Twenty minutes later the DJ slowed things down. I expected Sharon to rush off, but she surprised me by putting her arms around my waist and leaning against my chest. For the next two slow songs she whispered the lyrics in my ear and grind the shit out of me. I tried to keep my dick from getting hard but it was a losing battle. Half way through the first song I was as hard as petrified wood. When the dance was over, I quickly shoved my hand inside my pocket and escorted her off the dance floor.
“Thank you for the dance,” I said trying not to look too embarrassed.
“The pleasure was all mine, “she said with a seductive smile.

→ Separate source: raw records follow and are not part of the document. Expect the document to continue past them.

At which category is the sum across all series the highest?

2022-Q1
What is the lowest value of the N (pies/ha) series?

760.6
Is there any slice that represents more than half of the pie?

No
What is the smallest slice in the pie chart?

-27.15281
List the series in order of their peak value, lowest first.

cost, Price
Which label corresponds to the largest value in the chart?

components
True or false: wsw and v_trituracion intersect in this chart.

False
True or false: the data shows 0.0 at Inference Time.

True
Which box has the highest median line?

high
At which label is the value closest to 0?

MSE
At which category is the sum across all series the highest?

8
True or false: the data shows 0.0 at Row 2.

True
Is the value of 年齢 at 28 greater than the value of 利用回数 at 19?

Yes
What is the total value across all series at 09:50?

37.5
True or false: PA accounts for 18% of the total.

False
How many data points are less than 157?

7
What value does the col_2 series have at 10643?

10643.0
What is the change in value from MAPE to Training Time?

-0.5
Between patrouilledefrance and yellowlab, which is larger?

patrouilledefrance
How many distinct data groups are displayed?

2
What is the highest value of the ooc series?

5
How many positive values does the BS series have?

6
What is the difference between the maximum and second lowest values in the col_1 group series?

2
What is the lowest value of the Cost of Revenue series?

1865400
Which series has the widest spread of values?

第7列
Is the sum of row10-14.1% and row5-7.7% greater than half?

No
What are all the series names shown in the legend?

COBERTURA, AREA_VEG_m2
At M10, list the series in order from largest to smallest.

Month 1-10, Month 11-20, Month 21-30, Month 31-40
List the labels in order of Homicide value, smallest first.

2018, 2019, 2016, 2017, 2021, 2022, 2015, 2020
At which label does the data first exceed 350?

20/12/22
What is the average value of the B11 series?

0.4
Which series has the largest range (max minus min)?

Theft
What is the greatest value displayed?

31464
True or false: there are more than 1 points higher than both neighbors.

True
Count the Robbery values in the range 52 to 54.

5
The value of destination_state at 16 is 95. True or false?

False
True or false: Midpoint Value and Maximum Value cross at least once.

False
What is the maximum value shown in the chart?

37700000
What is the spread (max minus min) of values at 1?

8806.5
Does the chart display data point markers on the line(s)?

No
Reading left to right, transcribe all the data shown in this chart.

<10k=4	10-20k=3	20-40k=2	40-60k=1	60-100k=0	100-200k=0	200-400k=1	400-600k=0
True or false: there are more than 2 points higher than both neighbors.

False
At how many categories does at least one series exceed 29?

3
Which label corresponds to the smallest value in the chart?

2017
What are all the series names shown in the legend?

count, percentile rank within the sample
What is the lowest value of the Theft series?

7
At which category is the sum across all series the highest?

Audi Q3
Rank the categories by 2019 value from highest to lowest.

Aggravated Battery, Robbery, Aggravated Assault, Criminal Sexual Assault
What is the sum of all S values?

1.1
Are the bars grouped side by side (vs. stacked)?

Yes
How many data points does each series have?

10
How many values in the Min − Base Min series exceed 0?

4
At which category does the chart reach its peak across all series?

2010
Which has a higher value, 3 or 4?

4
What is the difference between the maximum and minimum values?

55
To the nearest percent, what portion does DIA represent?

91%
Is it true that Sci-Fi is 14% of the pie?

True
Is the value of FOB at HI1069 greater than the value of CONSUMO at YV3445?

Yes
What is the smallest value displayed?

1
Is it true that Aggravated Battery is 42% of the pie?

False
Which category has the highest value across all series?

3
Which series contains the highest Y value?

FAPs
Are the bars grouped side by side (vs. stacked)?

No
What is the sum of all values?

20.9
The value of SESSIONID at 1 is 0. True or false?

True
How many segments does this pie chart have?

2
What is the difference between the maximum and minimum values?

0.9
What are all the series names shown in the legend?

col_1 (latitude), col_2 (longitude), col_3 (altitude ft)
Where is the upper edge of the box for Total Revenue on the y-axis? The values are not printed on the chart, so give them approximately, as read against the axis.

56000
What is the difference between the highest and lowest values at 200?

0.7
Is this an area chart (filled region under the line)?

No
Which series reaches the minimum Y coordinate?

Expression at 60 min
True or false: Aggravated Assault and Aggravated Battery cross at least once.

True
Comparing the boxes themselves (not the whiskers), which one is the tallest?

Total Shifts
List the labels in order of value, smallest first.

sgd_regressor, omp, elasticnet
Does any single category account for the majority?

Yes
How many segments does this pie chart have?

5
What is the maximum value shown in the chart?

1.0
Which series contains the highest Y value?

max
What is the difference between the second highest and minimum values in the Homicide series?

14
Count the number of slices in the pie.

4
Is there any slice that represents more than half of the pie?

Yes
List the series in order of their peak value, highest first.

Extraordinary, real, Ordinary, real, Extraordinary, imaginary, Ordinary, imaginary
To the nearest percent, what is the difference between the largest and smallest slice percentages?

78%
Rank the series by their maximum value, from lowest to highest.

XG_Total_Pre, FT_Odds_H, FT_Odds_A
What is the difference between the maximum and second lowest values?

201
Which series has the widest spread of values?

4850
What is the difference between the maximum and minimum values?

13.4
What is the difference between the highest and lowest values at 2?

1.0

“If you have a minute, I’d like to sit down and get better acquainted.”
“Sure, but let
me go finish my drink and talk with my girlfriends for a second. Where are you sitting?”
“Directly across from the ladies room,” I said while pointing.
“Ok, I’ll meet you over there in a little while.”
“Wait a minute!” I said. “I didn’t get your name.”
“My name is Sharon, what’s yours?”
“Vincent.”
“Ok, Vincent, I’ll see you later.”
As she turned to walk away, I took another look at her body in that tight dress. Boy was she filling it out. Her ass was so round you could have sat a drink on it and maybe even an ashtray. I jacked up my slacks and walked towards my table feeling like I had hit the jackpot!